The Audit Committee is also responsible for appointment, compensation, retention and
oversight of the work of the independent auditor, including pre-approving any audit and non-audit
service provided to the Company by the independent auditor, periodically reviewing and evaluating the
performance of the lead audit partner, as well as reviewing and considering the selection of the lead audit
partner. The Audit Committee also periodically considers whether there should be a rotation of the
company’s independent registered public accounting firm. In addition to KPMG LLP’s independence
from the Company and management, the Audit Committee also considers several other factors in
deciding whether to re-engage KPMG LLP, including: the quality of KPMG LLP’s staff, work and quality
control; KPMG LLP’s policies related to independence; the results of the inspection of KPMG LLP by
the Public Company Accounting Oversight Board (PCAOB); and KPMG LLP’s capability and expertise
to perform an audit of the Company’s financial statements and internal control over financial reporting.
In fulfilling its oversight responsibilities, the Audit Committee has reviewed and discussed with
management and KPMG LLP the Company’s audited financial statements for the fiscal year ended
January 28, 2023. The Audit Committee also discussed with KPMG LLP the matters that are required
to be discussed by the applicable requirements of the PCAOB and the Securities and Exchange
Commission. The Audit Committee also received the written disclosures and the letter from KPMG LLP
required by applicable requirements of the PCAOB regarding KPMG LLP’s communications with the
Audit Committee concerning independence, and the Audit Committee has discussed with KPMG LLP
that firm’s independence. The Audit Committee has concluded that KPMG LLP’s provision of audit and
non-audit services to the Company and its affiliates is compatible with KPMG LLP’s independence.
Finally, the Audit Committee discussed with KPMG LLP, with and without management present, the scope
and results of KPMG LLP’s audit of such financial statements.

++++++++++

[QUESTIONS ON THE MATERIAL]:
1. According to the audit committee passage, what date ended the fiscal year whose audited financial statements the committee reviewed and discussed?
2. Carry on with the audit committee passage, picking up after its final sentence.
The data that follows is separate material, unrelated to the audit committee passage.

[STORED DATA]:

++++++++++

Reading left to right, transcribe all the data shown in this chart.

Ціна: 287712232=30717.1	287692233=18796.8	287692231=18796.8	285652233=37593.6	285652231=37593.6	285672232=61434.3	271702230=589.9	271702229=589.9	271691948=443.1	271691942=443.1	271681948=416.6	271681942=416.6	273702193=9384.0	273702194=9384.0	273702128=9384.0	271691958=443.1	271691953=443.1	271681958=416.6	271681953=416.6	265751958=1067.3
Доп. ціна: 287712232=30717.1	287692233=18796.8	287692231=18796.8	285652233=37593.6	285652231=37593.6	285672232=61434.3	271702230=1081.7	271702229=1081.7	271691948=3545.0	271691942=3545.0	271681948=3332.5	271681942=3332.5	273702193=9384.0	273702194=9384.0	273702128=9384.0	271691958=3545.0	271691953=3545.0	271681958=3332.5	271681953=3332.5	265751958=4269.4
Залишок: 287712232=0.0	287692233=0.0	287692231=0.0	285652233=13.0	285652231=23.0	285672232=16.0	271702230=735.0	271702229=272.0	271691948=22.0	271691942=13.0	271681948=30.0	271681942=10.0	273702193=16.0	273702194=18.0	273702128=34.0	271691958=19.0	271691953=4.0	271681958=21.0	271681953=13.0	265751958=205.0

++++++++++

[TASK ANSWERS]:
1. The fiscal year ended January 28, 2023.

2.
Based on these reviews and discussions, the Audit Committee recommended to the Board of
Directors that the audited financial statements referred to above be included in the Company’s Annual
Report on Form 10-K for the fiscal year ended January 28, 2023 for filing with the Securities and Exchange
Commission. The Audit Committee also has engaged KPMG LLP as our independent registered
public accounting firm for the fiscal year ending February 3, 2024 and is seeking ratification of such
selection by the shareholders.
115
SUBMITTED BY THE AUDIT COMMITTEE
Daniel Heinrich Jeffrey G. Naylor Winnie Y. Park Bertram L. Scott
Vote Required
Ratification of the appointment of KPMG LLP as our independent registered public accounting
firm for 2023 requires the affirmative vote of a majority of the votes cast by shareholders who are
present, either in person or by proxy, and entitled to vote at the annual meeting. Abstentions and broker
non-votes will have no effect on the vote. Should such shareholder vote not be obtained, the
appointment will not be ratified.
THE BOARD RECOMMENDS THAT YOU VOTE “FOR” RATIFICATION OF
KPMG LLP AS OUR INDEPENDENT REGISTERED PUBLIC ACCOUNTING
FIRM FOR 2023.
116
PROPOSAL NO. 5
SHAREHOLDER PROPOSAL REGARDING
A REPORT ON ECONOMIC AND SOCIAL
RISKS OF COMPANY COMPENSATION
AND WORKFORCE PRACTICES AND ANY
IMPACT ON DIVERSIFIED
SHAREHOLDERS
We received the following proposal from United Church Funds, 475 Riverside Drive, Suite 1020,
New York, New York 10115, who has represented to us that it is the beneficial owner of over $25,000
in market value of our common stock.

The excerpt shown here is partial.